Every time you use a supermarket loyalty card, you’re doing more than getting discounts—you’re giving away data. British firm Dunnhumby is one of the best-known pioneers of data-aggregating supermarket loyalty card programs thanks to groundbreaking work with Tesco in the UK and Kroger/Ralphs in the United States.

But like many innovators, Dunnhumby faces a dilemma. Marketing data has become democratized over the years, and it’s easy for retailers and ecommerce brands to do in-house analytics which previously required outside assistance. For companies like Dunnhumby, which come from the world of multi-year contracts and on-loan consultants, that’s a big sea change.

Guillaume Bacuvier, a former Google advertising executive, joined Dunnhumby as CEO in 2017. His mandate is to help the company navigate a sea change in marketing and retail data science.

While Dunnhumby’s bread and butter is their work with big-name firms like Coca-Cola, GlaxoSmithKline and Whole Foods, the company is now expanding into new areas: Working with mid-size and smaller companies, for instance, as well as building out a consumer data science platform.

This summer, AList spoke with Bacuvier at a Dunnhumby conference in Chicago about the company, its future plans, and the marketing data landscape in general. Here’s what he had to say:

Audience Targeting Has Multiple Uses

When it comes to the retail world, purchase history—and the inferences that can be drawn from it—is king. This isn’t just because it can be used to predict future purchases, but because it can be leveraged for additional purposes like advertising.

“If you’re a large consumer goods company and you’re about to launch a product,” Bacuvier says, “[Look at] audience targeting, which is built on the kind of data that a retailer has. It’s quite powerful because retailers have a lot of purchase history about people. That’s usually a good predictor of work, whether you’re in the market for a new chocolate bar that you’re about to launch or a new brand of detergent. What Dunnhumby has done—and we’re not the only ones in the market to do this—is help retailers build media revenue streams and advertising revenue streams that come on top of our core retail business.”

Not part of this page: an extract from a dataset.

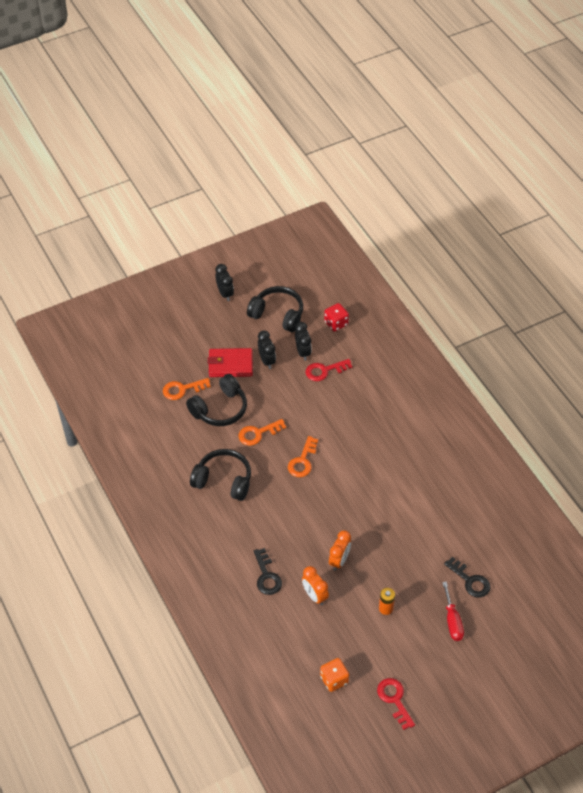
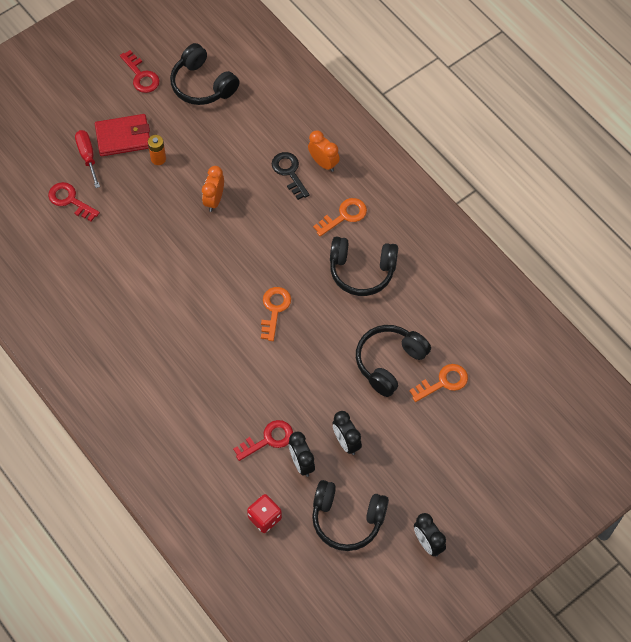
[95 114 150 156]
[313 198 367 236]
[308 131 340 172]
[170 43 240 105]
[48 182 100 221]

Marketing Data Co-ops For Smaller Companies

Bacuvier notes that one challenge facing smaller retailers—that is, retail chains with multiple locations that might not necessarily be Walmart or Kroger sized—when it comes to big data is that they simply have less data to work with than their larger competitors. He says one possible way for smaller companies to gain leverage is through data co-ops. “Co-op models are not foreign to the retail industry,” Bacuvier adds. “They’ve often had co-ops when it comes to dealing with their supplier base and build co-ops to gain purchasing power and get better prices.”

Possible models for marketing data co-ops, for instance, could include regional retailers teaming up to aggregate their data for better insights and advertising inventory.

GDPR As An Opportunity

Marketers and data brokers are still struggling with the European Union’s GDPR regulation, which changes the way customer and user information is processed. Europe’s new guarantees of data portability and information retention are much more stringent than the United States’. Bacuvier says this presents an opportunity.

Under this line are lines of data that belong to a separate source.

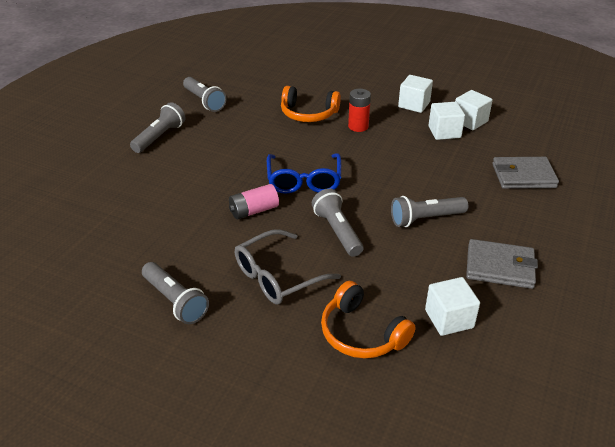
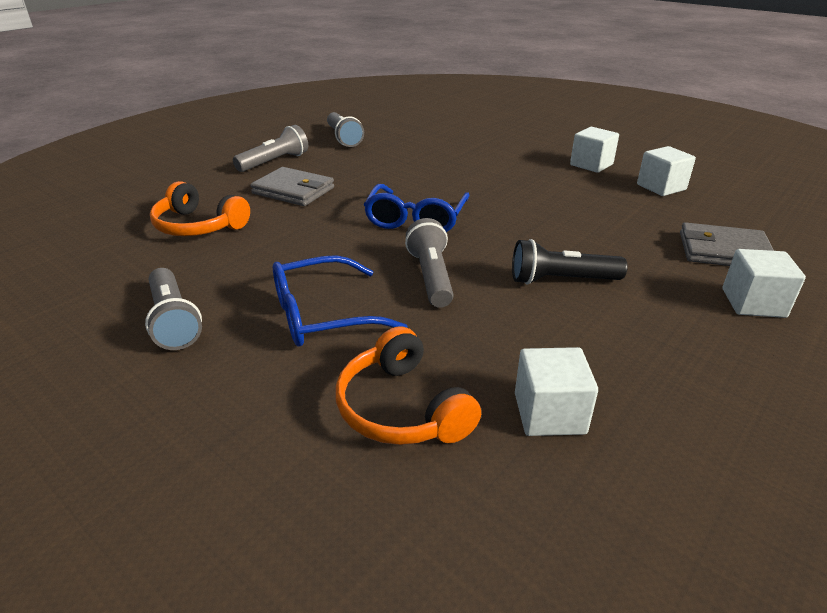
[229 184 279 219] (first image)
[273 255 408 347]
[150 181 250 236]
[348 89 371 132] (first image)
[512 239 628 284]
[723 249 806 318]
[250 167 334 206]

Speaking of data portability, Bacuvier notes that customers could potentially take loyalty card records and transfer them to competitors.

“This is disruptive in many ways. One is obviously that the kind of intrinsic value of that data set, for whoever is owning that loyalty program, is exposed because all of a sudden, it’s not as protected as before. It is much easier and creates a kind of competitive environment for one company to potentially win over customers from another by being able to very quickly absorb all their historical transaction data—therefore be able to offer something personalized far more quickly than they would before. It also will require us to create a whole ecosystem to enable data portability.”

The Value Of Consumer Data Is Changing

In the past, in-store consumer data was primarily used to create customized promotions and help companies predict the future to varying degrees of accuracy. However, the rise of ecommerce means that consumer data can now be leveraged for advertising and other secondary uses.

“We use data science to help companies create revenue out of that data,” Bacuvier says. “Media is one example where you can create additional revenue streams from the data that you have. Or it could be monetizing in retail; it’s quite a classic as you can commercialize that data back to your supplier base in the form of insights or market research or business intelligence. Many suppliers are willing to pay for it because [it’s] the only way they can really understand what’s going on with consumers.”